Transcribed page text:
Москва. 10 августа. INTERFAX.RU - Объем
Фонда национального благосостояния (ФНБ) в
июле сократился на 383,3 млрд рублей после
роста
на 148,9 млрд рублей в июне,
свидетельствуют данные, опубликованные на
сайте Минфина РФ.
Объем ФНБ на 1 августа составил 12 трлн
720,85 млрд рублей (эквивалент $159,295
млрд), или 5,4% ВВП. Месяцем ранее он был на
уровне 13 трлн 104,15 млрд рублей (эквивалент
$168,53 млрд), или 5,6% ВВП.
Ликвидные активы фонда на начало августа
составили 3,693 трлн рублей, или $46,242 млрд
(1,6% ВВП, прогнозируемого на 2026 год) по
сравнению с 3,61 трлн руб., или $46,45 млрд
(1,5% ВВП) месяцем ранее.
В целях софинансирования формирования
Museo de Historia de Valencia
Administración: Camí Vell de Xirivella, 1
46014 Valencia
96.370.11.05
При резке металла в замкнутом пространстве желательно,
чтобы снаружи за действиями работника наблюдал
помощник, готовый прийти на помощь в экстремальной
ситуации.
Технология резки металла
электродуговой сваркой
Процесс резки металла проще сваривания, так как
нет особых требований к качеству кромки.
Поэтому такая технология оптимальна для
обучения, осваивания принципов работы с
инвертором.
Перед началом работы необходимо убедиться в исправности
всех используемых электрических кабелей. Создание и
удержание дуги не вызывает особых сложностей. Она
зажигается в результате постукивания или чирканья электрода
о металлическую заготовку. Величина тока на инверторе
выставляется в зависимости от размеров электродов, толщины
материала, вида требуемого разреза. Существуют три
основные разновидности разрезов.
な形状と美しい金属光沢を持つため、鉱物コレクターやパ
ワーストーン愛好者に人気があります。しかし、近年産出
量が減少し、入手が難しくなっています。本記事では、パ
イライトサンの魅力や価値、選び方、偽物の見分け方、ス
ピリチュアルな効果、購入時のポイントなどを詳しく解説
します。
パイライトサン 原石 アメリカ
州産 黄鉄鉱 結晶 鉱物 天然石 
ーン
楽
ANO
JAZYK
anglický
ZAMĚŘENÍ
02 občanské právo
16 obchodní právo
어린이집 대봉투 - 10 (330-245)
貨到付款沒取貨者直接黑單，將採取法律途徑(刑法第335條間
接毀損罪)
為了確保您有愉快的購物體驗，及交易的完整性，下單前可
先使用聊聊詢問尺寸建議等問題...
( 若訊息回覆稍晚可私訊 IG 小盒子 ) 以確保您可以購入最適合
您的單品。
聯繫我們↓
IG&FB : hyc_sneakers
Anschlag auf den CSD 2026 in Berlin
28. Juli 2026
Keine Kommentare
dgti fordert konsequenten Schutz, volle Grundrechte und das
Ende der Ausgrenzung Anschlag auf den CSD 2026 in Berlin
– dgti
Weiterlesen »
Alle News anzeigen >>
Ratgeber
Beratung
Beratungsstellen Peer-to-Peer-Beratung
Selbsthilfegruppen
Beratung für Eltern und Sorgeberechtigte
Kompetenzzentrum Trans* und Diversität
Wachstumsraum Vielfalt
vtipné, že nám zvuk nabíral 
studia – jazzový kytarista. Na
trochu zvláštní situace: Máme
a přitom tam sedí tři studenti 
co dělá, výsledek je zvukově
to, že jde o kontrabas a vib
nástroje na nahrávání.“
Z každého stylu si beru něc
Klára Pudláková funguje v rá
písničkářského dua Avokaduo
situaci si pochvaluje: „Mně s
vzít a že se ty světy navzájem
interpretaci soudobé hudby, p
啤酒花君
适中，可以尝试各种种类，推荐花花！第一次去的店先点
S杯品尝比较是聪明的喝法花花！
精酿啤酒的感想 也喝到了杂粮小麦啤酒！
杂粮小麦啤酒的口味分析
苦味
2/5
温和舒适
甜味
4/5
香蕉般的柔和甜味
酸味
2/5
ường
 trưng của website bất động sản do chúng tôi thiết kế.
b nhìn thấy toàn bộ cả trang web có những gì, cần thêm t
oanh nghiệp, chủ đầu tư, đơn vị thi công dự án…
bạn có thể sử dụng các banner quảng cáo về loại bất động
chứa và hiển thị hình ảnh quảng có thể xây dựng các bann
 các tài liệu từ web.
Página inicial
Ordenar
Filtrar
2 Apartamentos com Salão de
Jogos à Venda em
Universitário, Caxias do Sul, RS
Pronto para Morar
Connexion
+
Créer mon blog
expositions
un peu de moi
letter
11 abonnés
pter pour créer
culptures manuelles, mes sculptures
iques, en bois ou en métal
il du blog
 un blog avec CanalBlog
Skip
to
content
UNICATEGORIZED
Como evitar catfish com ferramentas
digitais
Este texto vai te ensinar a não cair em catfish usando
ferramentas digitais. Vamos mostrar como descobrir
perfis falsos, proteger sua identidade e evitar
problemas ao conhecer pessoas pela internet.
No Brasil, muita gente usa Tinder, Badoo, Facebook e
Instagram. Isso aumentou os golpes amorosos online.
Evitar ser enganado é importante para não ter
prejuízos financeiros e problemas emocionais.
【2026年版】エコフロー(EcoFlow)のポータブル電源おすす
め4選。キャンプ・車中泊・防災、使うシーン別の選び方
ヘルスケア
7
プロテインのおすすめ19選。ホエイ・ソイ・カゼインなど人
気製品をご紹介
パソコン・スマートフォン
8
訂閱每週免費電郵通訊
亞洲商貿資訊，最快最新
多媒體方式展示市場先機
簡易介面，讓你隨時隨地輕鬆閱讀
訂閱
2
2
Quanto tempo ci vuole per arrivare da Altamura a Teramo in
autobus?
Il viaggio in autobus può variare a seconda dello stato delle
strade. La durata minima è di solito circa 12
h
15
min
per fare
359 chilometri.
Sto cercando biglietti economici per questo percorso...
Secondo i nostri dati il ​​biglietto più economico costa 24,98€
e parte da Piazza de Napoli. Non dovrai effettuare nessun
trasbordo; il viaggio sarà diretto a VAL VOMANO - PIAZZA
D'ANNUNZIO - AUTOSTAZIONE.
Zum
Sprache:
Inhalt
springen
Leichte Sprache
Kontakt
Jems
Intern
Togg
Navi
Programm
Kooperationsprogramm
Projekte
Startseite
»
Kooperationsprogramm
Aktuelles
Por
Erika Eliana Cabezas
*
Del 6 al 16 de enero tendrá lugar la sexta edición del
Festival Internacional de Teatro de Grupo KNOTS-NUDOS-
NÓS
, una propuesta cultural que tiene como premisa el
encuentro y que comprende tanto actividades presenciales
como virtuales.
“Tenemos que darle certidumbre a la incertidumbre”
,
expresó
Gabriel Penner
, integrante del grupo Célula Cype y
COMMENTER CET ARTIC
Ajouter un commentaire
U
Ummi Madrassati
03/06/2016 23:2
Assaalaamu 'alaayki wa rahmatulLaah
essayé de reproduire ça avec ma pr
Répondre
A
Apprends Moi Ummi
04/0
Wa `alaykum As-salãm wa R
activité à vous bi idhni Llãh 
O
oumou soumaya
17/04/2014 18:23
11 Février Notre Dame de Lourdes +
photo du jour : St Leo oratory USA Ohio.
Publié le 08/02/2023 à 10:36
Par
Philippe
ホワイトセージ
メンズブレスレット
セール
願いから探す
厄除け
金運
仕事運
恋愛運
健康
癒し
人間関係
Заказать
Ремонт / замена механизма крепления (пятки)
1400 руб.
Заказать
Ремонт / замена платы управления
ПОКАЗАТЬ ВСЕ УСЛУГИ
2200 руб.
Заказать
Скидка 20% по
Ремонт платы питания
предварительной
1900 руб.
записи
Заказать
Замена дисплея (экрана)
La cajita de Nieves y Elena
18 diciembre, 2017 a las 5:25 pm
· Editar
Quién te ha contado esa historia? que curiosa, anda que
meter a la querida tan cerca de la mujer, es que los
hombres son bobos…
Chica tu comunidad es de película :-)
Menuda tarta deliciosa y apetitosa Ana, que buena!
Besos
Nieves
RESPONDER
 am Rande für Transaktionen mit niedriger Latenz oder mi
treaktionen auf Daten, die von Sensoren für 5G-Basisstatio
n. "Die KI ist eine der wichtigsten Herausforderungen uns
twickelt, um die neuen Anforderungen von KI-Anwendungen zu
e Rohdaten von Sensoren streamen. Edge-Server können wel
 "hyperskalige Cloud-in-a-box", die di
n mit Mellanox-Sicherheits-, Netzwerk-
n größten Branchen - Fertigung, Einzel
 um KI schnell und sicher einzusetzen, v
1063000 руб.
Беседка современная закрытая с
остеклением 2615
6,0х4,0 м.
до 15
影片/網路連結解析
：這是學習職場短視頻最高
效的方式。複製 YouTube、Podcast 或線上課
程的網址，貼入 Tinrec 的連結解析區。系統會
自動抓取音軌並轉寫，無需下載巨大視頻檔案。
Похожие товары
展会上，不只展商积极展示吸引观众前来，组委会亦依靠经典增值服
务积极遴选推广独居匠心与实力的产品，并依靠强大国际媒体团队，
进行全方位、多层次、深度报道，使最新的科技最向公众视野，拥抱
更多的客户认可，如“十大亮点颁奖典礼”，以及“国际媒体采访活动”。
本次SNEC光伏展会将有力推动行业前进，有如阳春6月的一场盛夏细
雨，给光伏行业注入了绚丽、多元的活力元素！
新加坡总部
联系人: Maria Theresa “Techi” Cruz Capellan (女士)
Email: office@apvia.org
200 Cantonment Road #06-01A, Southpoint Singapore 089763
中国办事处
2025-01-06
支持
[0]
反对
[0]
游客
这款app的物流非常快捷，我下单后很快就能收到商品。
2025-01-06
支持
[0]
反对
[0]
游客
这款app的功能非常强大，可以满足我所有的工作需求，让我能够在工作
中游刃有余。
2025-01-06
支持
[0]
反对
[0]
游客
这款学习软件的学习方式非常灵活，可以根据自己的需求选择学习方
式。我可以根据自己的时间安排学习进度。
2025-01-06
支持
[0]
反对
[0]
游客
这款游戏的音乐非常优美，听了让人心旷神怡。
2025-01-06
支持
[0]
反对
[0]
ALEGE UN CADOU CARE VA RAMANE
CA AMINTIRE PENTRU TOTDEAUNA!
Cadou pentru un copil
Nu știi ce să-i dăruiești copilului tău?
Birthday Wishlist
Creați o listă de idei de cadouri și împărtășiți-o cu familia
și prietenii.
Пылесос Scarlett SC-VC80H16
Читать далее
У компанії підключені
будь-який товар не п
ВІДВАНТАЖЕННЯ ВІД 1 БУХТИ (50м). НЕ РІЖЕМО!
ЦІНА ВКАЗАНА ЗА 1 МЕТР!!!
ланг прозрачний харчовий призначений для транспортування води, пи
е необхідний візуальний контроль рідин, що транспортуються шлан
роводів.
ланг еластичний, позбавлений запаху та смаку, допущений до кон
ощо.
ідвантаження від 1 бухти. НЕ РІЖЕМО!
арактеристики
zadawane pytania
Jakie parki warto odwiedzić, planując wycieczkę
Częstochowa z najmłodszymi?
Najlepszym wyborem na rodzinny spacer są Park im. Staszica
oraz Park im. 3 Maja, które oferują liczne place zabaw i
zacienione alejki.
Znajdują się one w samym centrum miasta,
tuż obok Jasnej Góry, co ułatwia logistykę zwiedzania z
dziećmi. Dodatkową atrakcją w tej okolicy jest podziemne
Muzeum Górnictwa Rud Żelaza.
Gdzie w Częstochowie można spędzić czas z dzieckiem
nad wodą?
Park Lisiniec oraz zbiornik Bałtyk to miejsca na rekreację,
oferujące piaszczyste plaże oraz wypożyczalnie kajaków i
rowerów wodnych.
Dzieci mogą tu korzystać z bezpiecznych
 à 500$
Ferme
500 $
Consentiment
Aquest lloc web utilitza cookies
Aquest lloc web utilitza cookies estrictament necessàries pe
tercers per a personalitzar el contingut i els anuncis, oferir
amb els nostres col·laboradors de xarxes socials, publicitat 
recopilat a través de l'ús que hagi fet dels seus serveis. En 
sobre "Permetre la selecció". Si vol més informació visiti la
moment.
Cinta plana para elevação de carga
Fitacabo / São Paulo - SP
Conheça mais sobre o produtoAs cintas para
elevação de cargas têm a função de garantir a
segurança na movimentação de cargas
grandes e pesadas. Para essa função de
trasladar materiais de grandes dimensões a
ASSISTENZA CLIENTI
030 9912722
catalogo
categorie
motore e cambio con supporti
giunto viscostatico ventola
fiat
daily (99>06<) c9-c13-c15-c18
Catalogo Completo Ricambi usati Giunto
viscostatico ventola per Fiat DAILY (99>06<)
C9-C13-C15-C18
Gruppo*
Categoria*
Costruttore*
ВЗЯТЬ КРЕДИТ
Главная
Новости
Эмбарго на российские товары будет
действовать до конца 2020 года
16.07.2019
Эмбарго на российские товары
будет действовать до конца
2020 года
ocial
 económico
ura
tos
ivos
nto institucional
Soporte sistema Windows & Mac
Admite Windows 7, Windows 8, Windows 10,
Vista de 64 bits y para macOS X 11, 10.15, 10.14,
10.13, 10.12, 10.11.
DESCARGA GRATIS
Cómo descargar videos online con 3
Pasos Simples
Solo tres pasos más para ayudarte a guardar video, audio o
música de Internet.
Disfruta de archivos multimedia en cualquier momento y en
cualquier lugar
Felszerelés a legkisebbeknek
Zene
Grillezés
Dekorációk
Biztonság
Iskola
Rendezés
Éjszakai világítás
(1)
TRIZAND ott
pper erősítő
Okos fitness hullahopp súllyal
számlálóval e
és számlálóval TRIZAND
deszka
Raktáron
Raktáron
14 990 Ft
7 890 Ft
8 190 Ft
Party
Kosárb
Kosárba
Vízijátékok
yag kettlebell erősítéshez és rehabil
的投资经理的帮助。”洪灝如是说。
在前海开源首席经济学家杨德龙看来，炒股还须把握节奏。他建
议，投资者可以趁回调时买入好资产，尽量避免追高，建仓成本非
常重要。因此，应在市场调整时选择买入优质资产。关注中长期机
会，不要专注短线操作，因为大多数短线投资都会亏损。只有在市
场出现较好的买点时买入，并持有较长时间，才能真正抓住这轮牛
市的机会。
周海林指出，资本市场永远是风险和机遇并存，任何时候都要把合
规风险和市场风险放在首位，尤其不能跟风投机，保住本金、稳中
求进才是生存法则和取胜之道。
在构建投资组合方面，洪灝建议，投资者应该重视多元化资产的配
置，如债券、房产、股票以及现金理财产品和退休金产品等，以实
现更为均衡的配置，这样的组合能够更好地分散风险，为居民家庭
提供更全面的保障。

__Written task__.
Print everything from the start of the data down to the line containing "96.370.11.05", including that line, reproducing each line without any change.

__Written solution__.
Москва. 10 августа. INTERFAX.RU - Объем
Фонда национального благосостояния (ФНБ) в
июле сократился на 383,3 млрд рублей после
роста
на 148,9 млрд рублей в июне,
свидетельствуют данные, опубликованные на
сайте Минфина РФ.
Объем ФНБ на 1 августа составил 12 трлн
720,85 млрд рублей (эквивалент $159,295
млрд), или 5,4% ВВП. Месяцем ранее он был на
уровне 13 трлн 104,15 млрд рублей (эквивалент
$168,53 млрд), или 5,6% ВВП.
Ликвидные активы фонда на начало августа
составили 3,693 трлн рублей, или $46,242 млрд
(1,6% ВВП, прогнозируемого на 2026 год) по
сравнению с 3,61 трлн руб., или $46,45 млрд
(1,5% ВВП) месяцем ранее.
В целях софинансирования формирования
Museo de Historia de Valencia
Administración: Camí Vell de Xirivella, 1
46014 Valencia
96.370.11.05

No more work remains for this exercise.